Collaboration and conversations are being held with:

  • Duke Forge – this is a patient and community advisory board; Duke is asking do they feel comfortable with AI helping doctors?
  • The Royal Society – Nvllivs in Verba means “take no one’s word for it.”; we must continue to be skeptical.
  • US Food & Drug Administration only has guidance such as Good Machine Learning Practices.

In conclusion:

  • The capturing of data and metadata is of utmost importance.
  • AI is like raising a child; feed it junk food and it will misbehave. We must pay attention to AI’s behavior and provide guidelines.
  • Don’t use AI to spackle over the flaws in healthcare.
  • AI will be more effective if we use data for our patients as opposed to using data for reimbursement or documentation
  • Algorithms don’t have morals, ethics, professional codes nor sympathy; humans do. Algorithms are a tool, and the responsibility is ours.
  • The User Experience (UX) of AI is as important as the AI itself.
  • Algorithms don’t think as we do so their failure modes are likely going to be inscrutable to us; we need to design systems to handle this.
  • Clinician scientists must be skeptical and rigorous no matter how miraculous the technology.

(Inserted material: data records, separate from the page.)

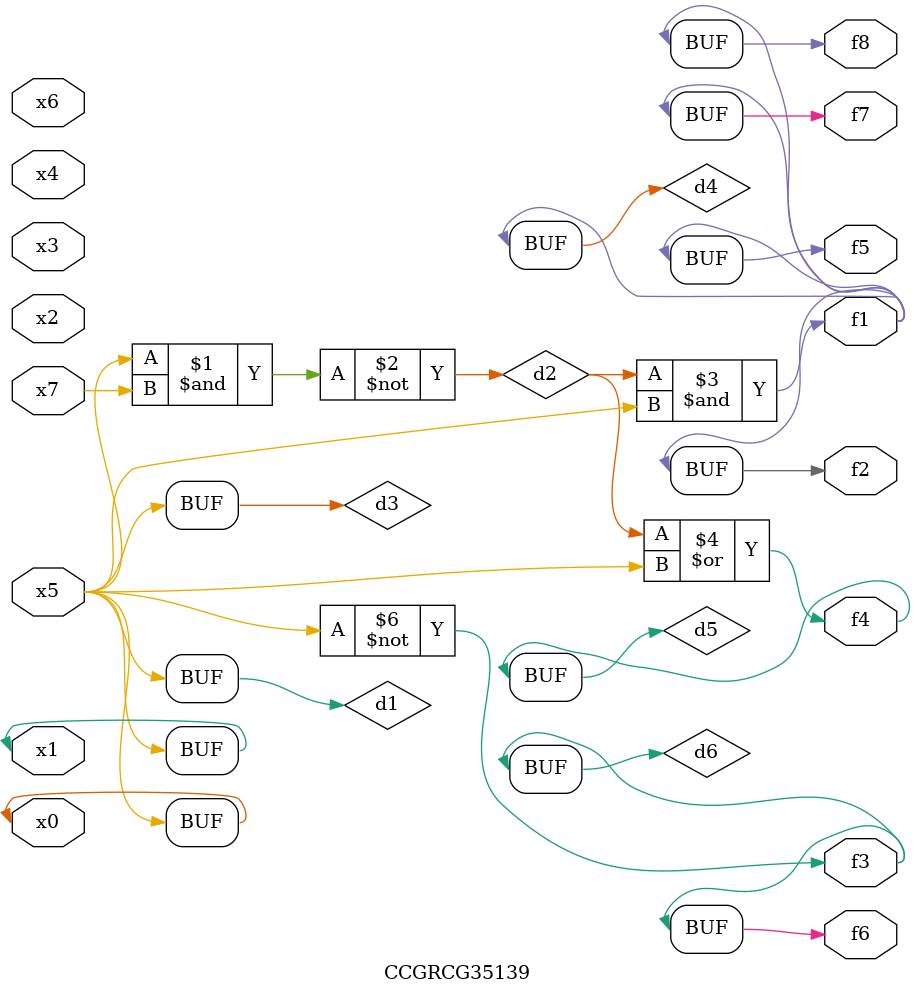
<source format=v>
module CCGRCG35139(
	input x0, x1, x2, x3, x4, x5, x6, x7,
	output f1, f2, f3, f4, f5, f6, f7, f8
);

	wire d1, d2, d3, d4, d5, d6;

	buf (d1, x0, x5);
	nand (d2, x5, x7);
	buf (d3, x0, x1);
	and (d4, d2, d3);
	or (d5, d2, d3);
	nor (d6, d1, d3);
	assign f1 = d4;
	assign f2 = d4;
	assign f3 = d6;
	assign f4 = d5;
	assign f5 = d4;
	assign f6 = d6;
	assign f7 = d4;
	assign f8 = d4;
endmodule

</source>
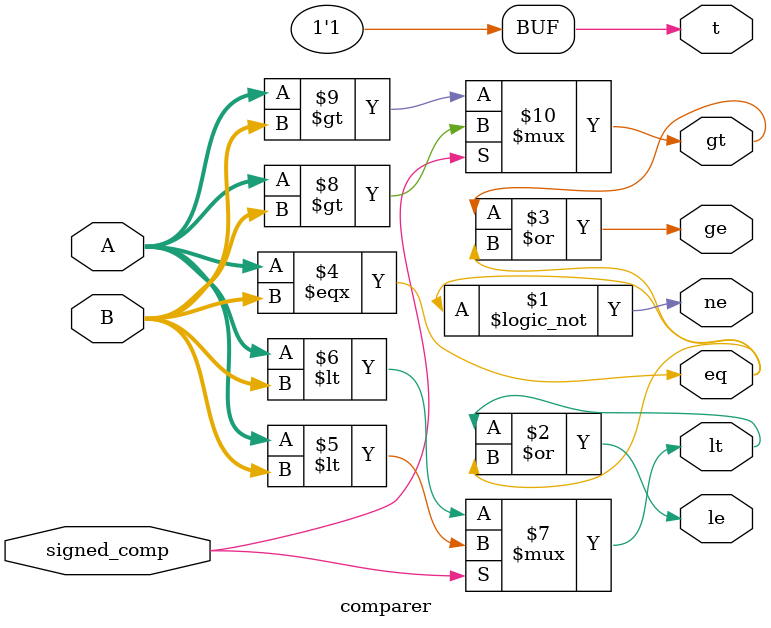
<source format=v>
`timescale 1ns / 1ps
module comparer(A, B, signed_comp, ne, lt, le, eq, ge, gt, t);
input[31:0] A;
input[31:0] B;
input signed_comp;
output ne;
output lt;
output le;
output eq;
output ge;
output gt;
output t;
	assign ne = !eq;
	assign le = lt | eq;
	assign ge = gt | eq;
	assign eq = (A === B);
	assign lt = (signed_comp) ? ($signed(A) < $signed(B)) : (A < B);
	assign gt = (signed_comp) ? ($signed(A) > $signed(B)) : (A > B);
	assign t = 1;
endmodule

</source>
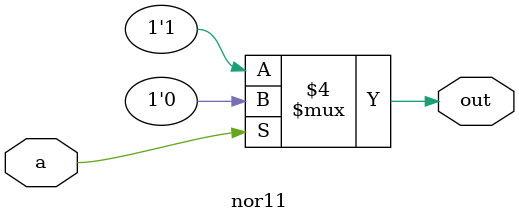
<source format=v>
module nor11 (
    input wire a,
    output reg out
);

    always @(*) begin
        out = (|a == 1'b0) ? 1'b1 : 1'b0;
    end


endmodule

</source>
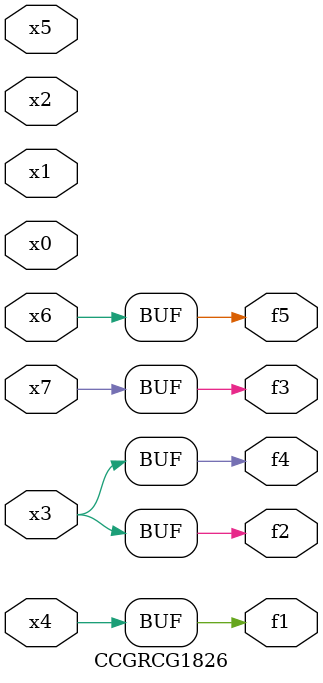
<source format=v>
module CCGRCG1826(
	input x0, x1, x2, x3, x4, x5, x6, x7,
	output f1, f2, f3, f4, f5
);
	assign f1 = x4;
	assign f2 = x3;
	assign f3 = x7;
	assign f4 = x3;
	assign f5 = x6;
endmodule

</source>
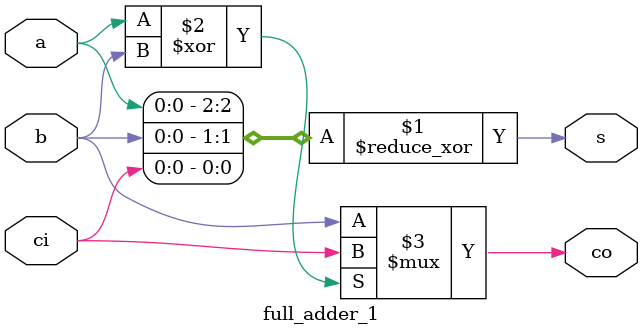
<source format=sv>
`default_nettype none

module full_adder_1 (
    input logic a, b, ci,
    output logic s, co
);
    assign s = ^{a, b, ci};
    assign co = (a ^ b) ? ci : b;

endmodule

</source>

Q: What about the tendency toward keeping Intellectual Property secret to make profits?
A. Erich agrees in healthcare, we need to be better at sharing code, ideology, etc. Sometimes this is difficult due to PHI. This is also important for scientific reproducibility.

Q: John Board – Is the space in bioinformatics and AI addressing these issues or is there room for improvement?

A. Erich says there is room for improvement; right now, the focus is on the enthusiasm for can the technology beat the clinician as opposed to these overarching issues discussed today. Also, reproducibility and the sharing of code on the medical side are not as good as on the university side although they are using git hub.

Tracy – all the disciplines and domains are requiring tech but don’t have access to most of these fundamental aspects of digital citizenship; if fact, technology users might not know about these other aspects.

Erich – AI health fellows could do a once a month rotation in a clinical setting while thinking about issues such as how can I share the data and what data sets are useful. There would be opportunities on both sides.

Mark Palmeri – mentions Duke’s plans for encrypted data domains; Erich says the university has done more work with this; what has been done with census data, for example, could be done on the health side.

David MacAlpine adjourned the meeting.